Crawford verificó una última vez con la sección Criptografía de la CIA. La computadora de Langley estaba probando una firme y progresiva sustitución de letras por números y una apabullante variedad de claves alfabéticas. Sin ningún éxito. El criptógrafo estuvo de acuerdo con Bowman en que probablemente se trataba de una clave en un libro.

Crawford miró su reloj.

—Will, nos quedan tres opciones y tenemos que decidirnos ya. Podemos retirar el mensaje de Lecter del periódico y no publicar nada. Podemos sustituir nuestros mensajes en idioma común invitando al Hada de los Dientes a buscar en la casilla de correos. O podemos dejar que salga tal cual lo mandó, el aviso de Lecter.

—¿Está seguro que hay tiempo todavía para poder sacar el mensaje de Lecter del Tattler?

—Chester piensa que el jefe lo haría por otros quinientos dólares.

—No me gusta la idea de publicar un mensaje en idioma corriente, Jack. Probablemente Lecter no volvería a tener más noticias de él.

—Lo sé, pero siento cierto resquemor al permitir que se publique el mensaje de Lecter sin conocer su significado —respondió Crawford—. ¿Qué puede decirle Lecter que él no sepa todavía? Si descubrió que tenemos una impresión parcial de su pulgar y que sus huellas dactiloscópicas no están en ningún archivo de ninguna parte, podría cortarse el pulgar y quitarse los dientes y con una estentórea carcajada exhibir sus encías desnudas en el tribunal.

—La impresión del pulgar no figuraba en el resumen que leyó Lecter. Será mejor que dejemos que se publique su mensaje.

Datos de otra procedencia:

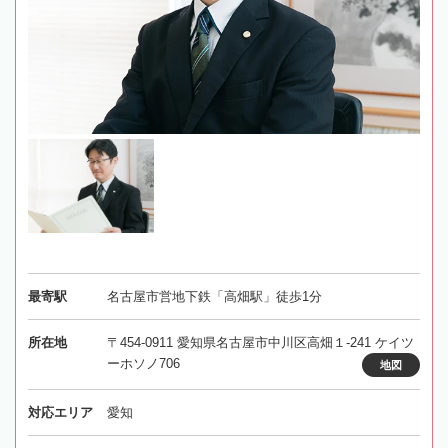
最寄駅
名古屋市営地下鉄「高畑駅」徒歩1分
所在地
〒454-0911 愛知県名古屋市中川区高畑１-241 ケイツ
ーホソノ706
地図
対応エリア
愛知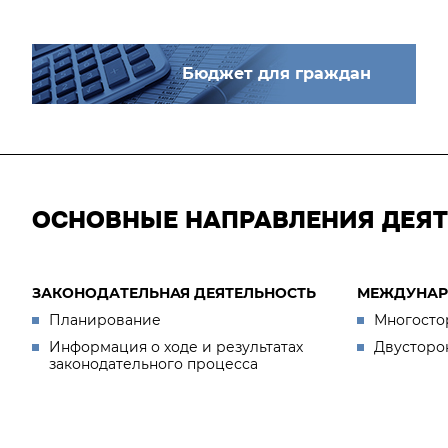
Бюджет для граждан
ОСНОВНЫЕ НАПРАВЛЕНИЯ ДЕЯ
ЗАКОНОДАТЕЛЬНАЯ ДЕЯТЕЛЬНОСТЬ
МЕЖДУНАР
Планирование
Многосто
Информация о ходе и результатах
Двусторо
законодательного процесса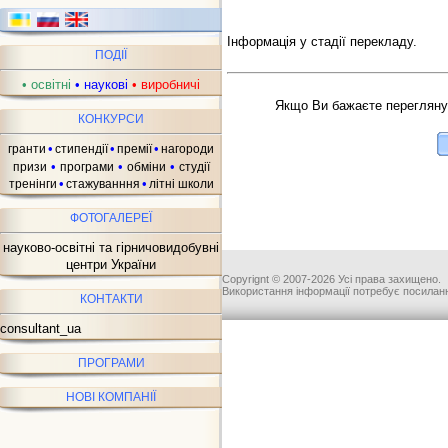
Інформація у стадії перекладу.
ПОДІЇ
ав
•
освітні
•
наукові
•
виробничі
Якщо Ви бажаєте переглянут
КОНКУРСИ
•
•
•
гранти
стипендії
премії
нагороди
•
•
•
призи
програми
обміни
студії
•
•
тренінги
стажуванння
літні школи
ФОТОГАЛЕРЕЇ
науково-освітні та гірничовидобувні
центри України
Copyrignt © 2007-2026 Усі права захищено.
Використання інформації потребує посиланн
КОНТАКТИ
consultant_ua
ПРОГРАМИ
НОВІ КОМПАНІЇ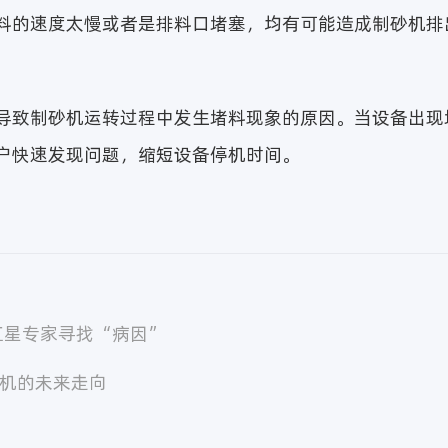
料的速度太慢或者是排料口堵塞，均有可能造成制砂机排
导致制砂机运转过程中发生堵料现象的原因。当设备出现
户快速发现问题，缩短设备停机时间。
红星专家寻找“病因”
碎机的未来走向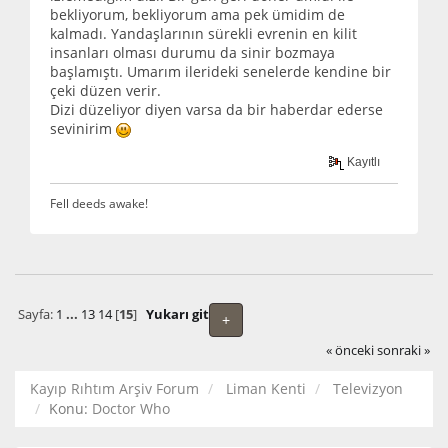
bekliyorum, bekliyorum ama pek ümidim de
kalmadı. Yandaşlarının sürekli evrenin en kilit
insanları olması durumu da sinir bozmaya
başlamıştı. Umarım ilerideki senelerde kendine bir
çeki düzen verir.
Dizi düzeliyor diyen varsa da bir haberdar ederse
sevinirim
Kayıtlı
Fell deeds awake!
Sayfa:
1
...
13
14
[
15
]
Yukarı git
+
« önceki
sonraki »
Kayıp Rıhtım Arşiv Forum
Liman Kenti
Televizyon
Konu:
Doctor Who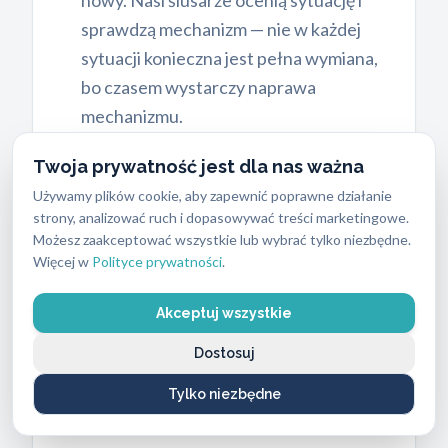
nowy. Nasi ślusarze ocenią sytuację i
sprawdzą mechanizm — nie w każdej
sytuacji konieczna jest pełna wymiana,
bo czasem wystarczy naprawa
mechanizmu.
Problemy z kluczami:
zagubione klucze,
Twoja prywatność jest dla nas ważna
uszkodzone klucze – pomożemy
Używamy plików cookie, aby zapewnić poprawne działanie
zarówno w otwarciu drzwi, jak i w
strony, analizować ruch i dopasowywać treści marketingowe.
dorobieniu nowych kluczy.
Możesz zaakceptować wszystkie lub wybrać tylko niezbędne.
Więcej w
Polityce prywatności
.
Każda z tych sytuacji wymaga
indywidualnego podejścia i dużej precyzji.
Akceptuj wszystkie
Dzięki naszemu doświadczeniu i
Dostosuj
specjalistycznym narzędziom
Tylko niezbędne
gwarantujemy fachowe wykonanie
każdego zlecenia.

Por lo menos alentará al Hada de los Dientes para comunicarse otra vez con él.

—¿Qué pasa si lo alienta a hacer alguna otra cosa además de escribir?

—Nos sentiremos mal durante mucho tiempo —contestó Graham—. Tenemos que hacerlo.

Quince minutos más tarde, en Chicago, las enormes linotipias del Tattler comenzaron a girar, aumentando paulatinamente de velocidad, hasta que su estrépito levantó una nube de polvo en el cuarto de máquinas. El agente del FBI que esperaba en ese ambiente impregnado de olor a tinta y papel recién impreso, agarró uno de los primeros ejemplares.

Los títulos incluían: «¡Trasplante de una Cabeza!». «¡Astrónomos avistan a Dios!».

Después de verificar que el aviso personal de Lecter estaba debidamente insertado, el agente introdujo el periódico en un sobre expreso rumbo a Washington. Años más tarde volvería a ver ese periódico y recordaría el borrón de su pulgar en la primera página, cuando llevara a sus niños al FBI a ver la exhibición de documentos especiales.